Gérald Papy

La Belgique au Mali : jusqu’où ?

Gérald Papy Rédacteur en chef adjoint

Entre l’opération Serval et la mission de l’Union européenne pour la formation de l’armée malienne, la Belgique devra faire des choix. Pour des raisons budgétaires et parce que l’effort européen doit être équitablement réparti.

Le gouvernement belge sera amené dans les prochains jours à définir la nature de sa participation à l’intervention militaire et civile contre les groupes terroristes au Mali. Au terme d’un voyage dans la région, le ministre des Affaires étrangères Didier Reynders a exprimé le souhait que la Belgique y reste présente. Le principe de cet effort n’est pas contesté au sein du gouvernement. Mais les avis divergeraient quelque peu sur les modalités de la contribution.
Dans l’intervention étrangère au Mali, il faut distinguer deux missions. D’un part, l’opération Serval, dirigée par l’armée française avec, en soutien, une assistance européenne et des troupes africaines, et d’autre part, la mission de l’Union européenne, EUTM Mali (European Union Training Mission Mali), destinée à la formation d’une armée malienne en déliquescence.
La Belgique participe de façon significative à l’opération Serval, par la mise à disposition de deux C-130 et de deux hélicoptères médicalisés. Les premiers ont effectué de nombreuses rotations, notamment pour le transport de troupes au départ d’Abidjan (Côte d’Ivoire).

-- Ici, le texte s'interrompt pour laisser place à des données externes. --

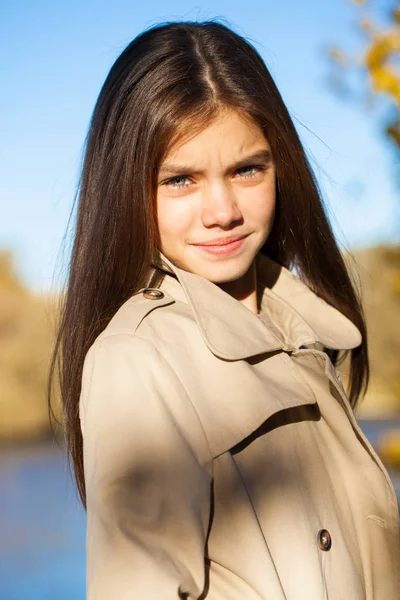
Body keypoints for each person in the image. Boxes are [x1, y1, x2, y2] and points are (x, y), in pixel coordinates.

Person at [48, 19, 400, 599]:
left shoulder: (301, 333)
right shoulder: (137, 360)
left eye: (247, 169)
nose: (222, 210)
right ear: (127, 189)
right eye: (180, 180)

Les seconds sont intervenus pour la première fois, jeudi ; ce qui peut surprendre une quinzaine de jours après leur déploiement mais s’explique par le nombre réduit de soldats français blessés lors de la guerre-éclair dans le nord du Mali. Didier Reynders a eu raison de rappeler que la Belgique avait été parmi les premières nations à venir en aide à la France quand d’autres, et non des moindres au plan européen, tergiversaient.
Dans le cadre de la mission EUTM Mali, la chef de la diplomatie européenne, Catherine Ashton, a formellement demandé jeudi le concours de la Belgique. Le déploiement européen requiert trois types de compétence : des instructeurs proprement dit, des forces qui assurent leur protection et des moyens logistiques. Le gouvernement belge est sollicité pour une participation à la force de protection. Au ministère de la Défense, le volet formation aurait la préférence, étant donné l’expérience acquise par la Belgique dans ce domaine en Afghanistan et en République démocratique du Congo.

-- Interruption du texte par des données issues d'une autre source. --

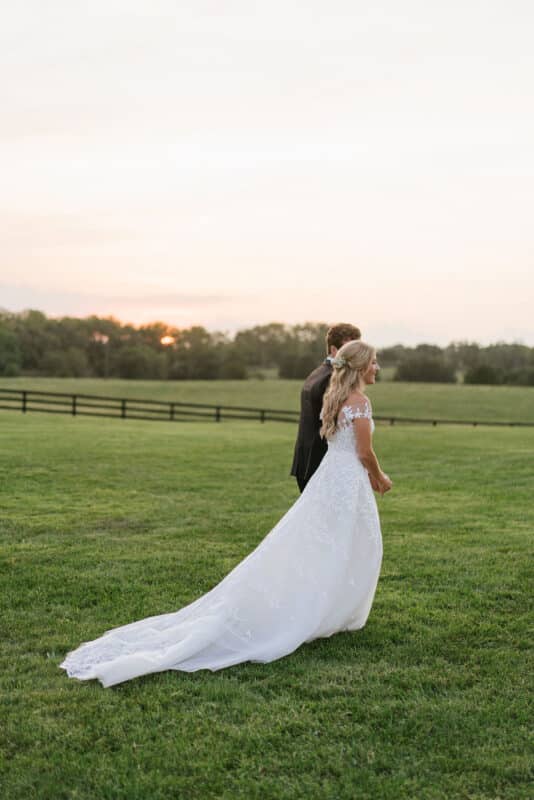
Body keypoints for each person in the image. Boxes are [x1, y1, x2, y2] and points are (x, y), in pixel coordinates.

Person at [60, 340, 392, 688]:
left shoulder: (338, 398)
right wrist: (379, 477)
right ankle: (325, 611)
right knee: (347, 545)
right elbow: (366, 453)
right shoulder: (360, 403)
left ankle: (329, 608)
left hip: (331, 481)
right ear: (359, 366)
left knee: (327, 545)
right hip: (345, 481)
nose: (377, 367)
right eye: (373, 362)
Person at [290, 323, 362, 492]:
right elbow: (337, 425)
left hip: (305, 460)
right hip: (321, 462)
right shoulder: (334, 378)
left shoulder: (317, 372)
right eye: (349, 347)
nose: (356, 353)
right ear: (334, 350)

C’est là où le débat s’anime. Didier Reynders l’a laissé entendre : la Belgique ne peut pas prendre part, avec ce niveau d’implication, aux deux missions à la fois. Le point de vue se justifie sans doute. La crise impose d’être parcimonieux dans les dépenses. La Belgique est déjà présente militairement sur plusieurs fronts internationaux (Afghanistan, Liban, Congo-Kinshasa, Océan Indien dans la lutte contre la piraterie maritime…). L’état de notre armée (singulièrement dans le transport aérien et le service médical, lire Le Vif/L’Express du 25/01) oblige à faire des choix.

A ces arguments, on pourrait en ajouter un autre : l’effort européen doit être équitablement réparti. Or si on peut difficilement demander à la Grèce de grever un peu plus encore son budget, l’Allemagne, par exemple, au vu de sa santé économique et de son poids politique, pourrait sans doute s’impliquer davantage. Nul doute que la Belgique, en tant qu’Etat pionnier de la construction européenne, remplira son rôle au Sahel. Mais mieux vaut une mission à la hauteur de nos moyens qu’une aventure irréfléchie.